When the BJP government reversed course on the Suspension of Operation (SoO) deal in March 2023, the situation took a decidedly negative turn for the worst. The United People’s Front and the Kuki National Organisation were the two tribal armed organisations that participated in the signing of the SoO agreement in 2008, which was a ceasefire pact between the Central and State governments and the two factions. The tribal people viewed the move by BJP government as a mockery of the peace pact negotiated during the time when Manmohan Singh was in office, and they viewed it as a direct attack on their community.

Furthermore, the use of Article 355 of the Constitution, which authorises the Centre to adopt necessary measures to safeguard a state from external aggression or internal disturbances, appears to be an exaggerated response.

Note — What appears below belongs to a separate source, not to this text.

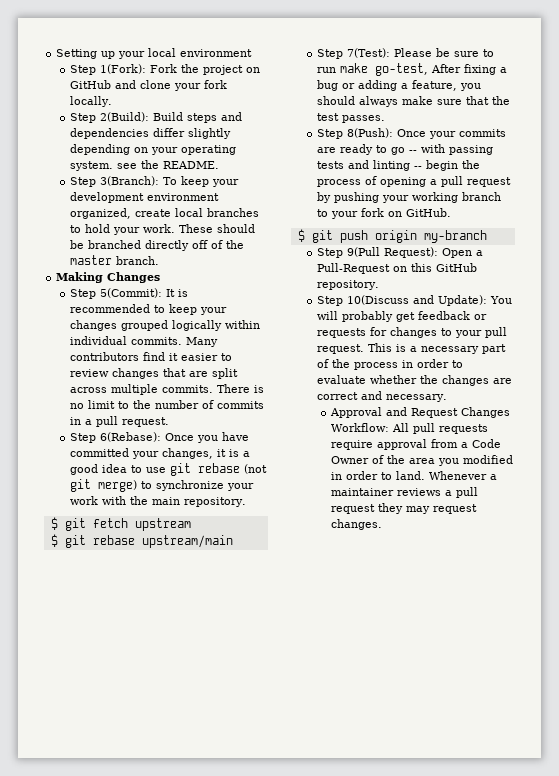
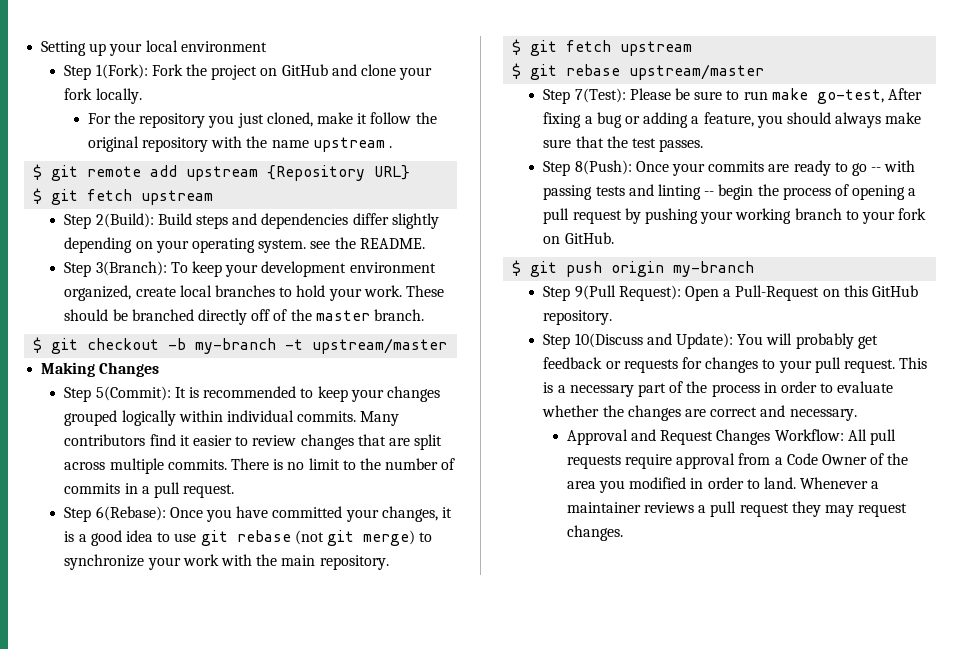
(113, 101) none -> [87,112,437,128] [87,136,392,152] [33,164,411,181] [33,188,214,205] // For the repository you just cloned, make it follow the original repository with the name upstream . // $ git remote add upstream {Repository URL} // $ git fetch upstream
(160, 260) none -> [33,337,448,354] // $ git checkout -b my-branch -t upstream/master
[141,535,233,548] upstream/main -> [629,64,765,80] upstream/master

This sends a message that the Indian government is losing control over a part of its territory. Instead, all the stakeholders in Manipur should have been called for dialogue, and efforts should have been made to reach an equitable solution.

In spite of the fact that the administration in Manipur which is run by the BJP may have intended to combat drug problems and maintain forest lands, the technique that they chose to do so ignored the precarious ethnic balance in the region as well as its historical context. The peace that was established in 2008 by the government of Manmohan Singh through negotiations and agreements with tribal political groupings appears to have been shattered as a result of the policies that are currently being implemented by the BJP.

It is imperative that the government reevaluate its strategy in Manipur, with a primary focus on open conversation, an understanding of the complex problems facing the region, and the promotion of an environment that is both inclusive and equitable. Only at that point would it be possible to find a lasting solution to the conflict in Manipur.

Disclaimer :- This post is independently published by the author. Infeed neither backs nor assumes liability for the opinions put forth by the author.